Capture the name of token, line & column number and then return it or handle it.
Example: Given a token pattern and some java code, do the following:
"+" { return new Symbol(sym.PLUS, new CSXToken(Pos.linenum, Pos.colnum));}
JLex has some internal tracking of line and column number and we may use these methods, but we will have to modify the column number returned.
Must match and handle invalid tokens, like whitespace.
Example: Match blank and do nothing.
(" ")+ { /* skip */ }
If name is not on "sym" list, it is NOT a valid token.
Some tokens, such as identifiers, need more processing. Identifiers have the potential to be misread as reserved words.
Example: The regular expression:
[A-Za-z]([A-Za-z0-9])*

can except ALL identifiers. Then, we must handle reserved words within the semantic processing. Can check token against reserved words table or can match specific reserved words in scanning.

Should put reserved word expressions before other expressions.
[Ii][Ff] { return new Symbol(sym.RW_IF, new CSXToken(Pos.linenum, Pos.colnum));}
The scanner generator will try and make longest match. This is what we want.
Example:
iff is a valid identifier, while
if is a reserved word
However, this method can make the underlying finite automaton significantly more complex. This is extra complexity, even though it is usually not done by us as programmers.

Must handle ~123 as -123
Must handle overflow errors. Can do this by accepting values as a double, compare to MAXINT. If OK, then return. Else, display error.
To convert a String to a double, use:
Double(String).valueOf()
To convert String to char:
String.charAt(index)
To convert Character to char:
Character.charValue()
Must do more to recognize and process multiple char tokens.
'a', '\n', '\t', '\"', '\\', ' ', "ABC", "AB\n"

Recognize patterns, not a series, and handle appropriately.

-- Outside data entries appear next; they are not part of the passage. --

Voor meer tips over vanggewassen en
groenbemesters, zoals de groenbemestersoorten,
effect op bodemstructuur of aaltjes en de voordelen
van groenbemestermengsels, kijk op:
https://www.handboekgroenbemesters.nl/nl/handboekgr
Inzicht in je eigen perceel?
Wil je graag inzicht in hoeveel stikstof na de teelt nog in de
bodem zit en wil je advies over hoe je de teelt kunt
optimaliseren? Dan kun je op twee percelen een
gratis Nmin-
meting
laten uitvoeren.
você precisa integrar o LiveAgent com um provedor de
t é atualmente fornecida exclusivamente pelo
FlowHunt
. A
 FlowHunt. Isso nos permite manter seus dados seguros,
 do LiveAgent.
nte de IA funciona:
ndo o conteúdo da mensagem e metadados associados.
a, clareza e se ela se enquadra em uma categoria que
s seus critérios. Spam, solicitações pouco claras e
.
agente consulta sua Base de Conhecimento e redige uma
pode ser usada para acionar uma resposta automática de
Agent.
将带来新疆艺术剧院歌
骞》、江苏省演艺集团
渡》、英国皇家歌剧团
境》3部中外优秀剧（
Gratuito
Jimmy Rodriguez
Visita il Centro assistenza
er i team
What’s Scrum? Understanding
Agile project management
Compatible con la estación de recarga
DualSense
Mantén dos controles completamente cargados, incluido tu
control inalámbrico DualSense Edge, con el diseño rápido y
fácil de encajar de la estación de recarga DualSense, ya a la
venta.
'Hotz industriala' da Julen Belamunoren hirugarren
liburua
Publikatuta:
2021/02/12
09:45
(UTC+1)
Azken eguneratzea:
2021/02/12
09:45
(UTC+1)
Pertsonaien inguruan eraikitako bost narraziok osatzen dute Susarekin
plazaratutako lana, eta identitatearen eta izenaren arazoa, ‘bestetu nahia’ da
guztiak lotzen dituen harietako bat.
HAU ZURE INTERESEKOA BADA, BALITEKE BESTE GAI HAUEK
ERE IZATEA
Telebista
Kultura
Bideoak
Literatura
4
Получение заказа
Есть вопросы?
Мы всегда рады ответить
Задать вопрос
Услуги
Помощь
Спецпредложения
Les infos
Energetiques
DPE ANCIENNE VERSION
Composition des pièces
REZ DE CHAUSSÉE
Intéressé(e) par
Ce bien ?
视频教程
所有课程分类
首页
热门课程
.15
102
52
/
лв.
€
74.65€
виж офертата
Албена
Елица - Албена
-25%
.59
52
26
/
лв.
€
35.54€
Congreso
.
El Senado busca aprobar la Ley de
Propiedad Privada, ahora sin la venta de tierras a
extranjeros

A=B@C; [A-Za-z]([A-Za-z0-9])*
1. scan a "B", so far no problem
2. scan a "@", This is read as though it must be the start of the next token.
  But, it's not a valid token and causes a runtime error.
To avoid this, must include a pattern to match any illegal tokens. This rule should be at end of all valid token rules. Example:
. { /* Error Handling */ System.out.println(yytext);}
This example produces three errors. This is fine.
A=B@@@C
How about?
1. (.)+ { /* error handling */ }
  
  This would cause the greedy "longest match" algorithm to accept all succeeding characters as part of the invalid token also. This is not likely to be a correct interpretation.
2. 10.0E-qq
  
  The scanner sees initial prefix (10.E-) and thinks floating point, but the entire token is not valid. Thus,it takes 10.0 as the longest valid complete token, even though 'E-' is still part of a valid token.
Error handling continued on Monday (2/15/99)